▶ Work to complete
In the conversation on executive power in a second Trump term below, retype the text from "In light of" up to and including "first Trump term?".

▶ Extract to read
-- START --

Kate Shaw, a contributing Opinion writer, hosted a written online conversation with Times Opinion columnist David French and Jack Goldsmith, a law professor at Harvard and a co-author of “After Trump: Reconstructing the Presidency,” to discuss some of the key legal questions likely to arise in the second Trump administration.
Kate Shaw: We’re about a month from Inauguration Day and the start of the second Trump term. The country is likely to witness an avalanche of initiatives in the first days of the new administration, on topics ranging from immigration to the civil service to environmental regulation and more.
I want to ask about the legal questions surrounding many of these efforts, as well as who will play prominent roles in the incoming administration. But first, I thought we could discuss executive power in a second Trump administration more broadly.
In light of the Supreme Court’s immunity decision from the end of the last term, will Trump possess, or claim to possess, more power than previous presidents? Jack, you’ve written about the immunity decision’s “relative insignificance.” Does that mean you think it doesn’t change much?
Jack Goldsmith: The immunity part of the opinion likely won’t change executive branch practice too much, but at the same time I said that I thought the big deal in the opinion is the way it describes presidential power generally. The court adopted a broad conception of the unitary executive that the Trump presidency will put to use far beyond the question of presidential immunity.
Shaw: Do you think the backdrop of the opinion will change the tenor of legal advice around the president, compared with the first Trump term?

-- END --

▶ Recorded data
-- START --

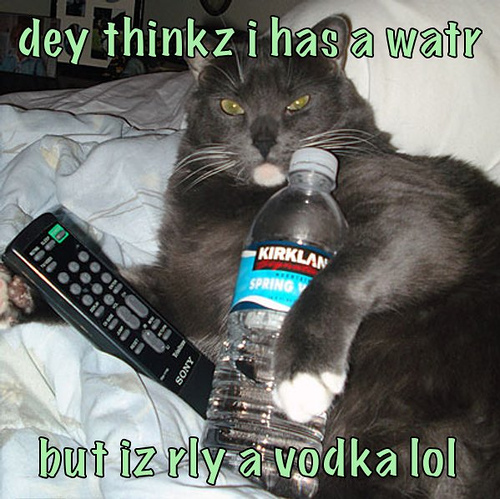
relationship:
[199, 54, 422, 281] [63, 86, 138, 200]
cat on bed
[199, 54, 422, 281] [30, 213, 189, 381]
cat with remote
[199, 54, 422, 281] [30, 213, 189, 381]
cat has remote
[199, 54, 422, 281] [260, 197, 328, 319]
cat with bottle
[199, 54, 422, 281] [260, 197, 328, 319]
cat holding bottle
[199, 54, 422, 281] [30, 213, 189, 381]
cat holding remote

-- END --
-- START --

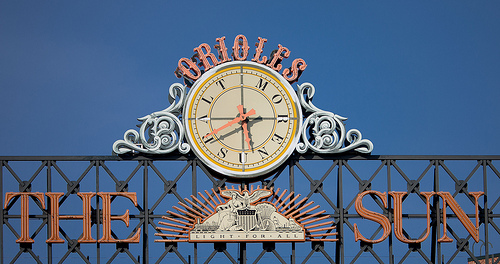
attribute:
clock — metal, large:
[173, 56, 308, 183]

-- END --
-- START --

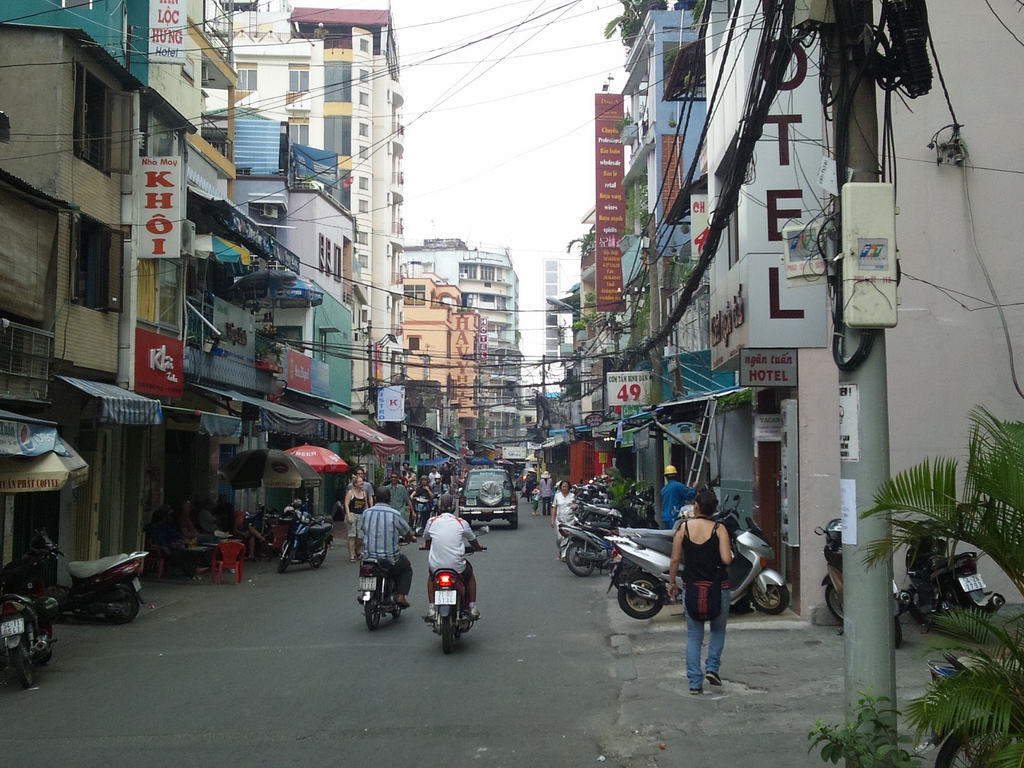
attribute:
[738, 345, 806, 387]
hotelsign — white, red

-- END --

▶ Answer for the task
In light of the Supreme Court’s immunity decision from the end of the last term, will Trump possess, or claim to possess, more power than previous presidents? Jack, you’ve written about the immunity decision’s “relative insignificance.” Does that mean you think it doesn’t change much?
Jack Goldsmith: The immunity part of the opinion likely won’t change executive branch practice too much, but at the same time I said that I thought the big deal in the opinion is the way it describes presidential power generally. The court adopted a broad conception of the unitary executive that the Trump presidency will put to use far beyond the question of presidential immunity.
Shaw: Do you think the backdrop of the opinion will change the tenor of legal advice around the president, compared with the first Trump term?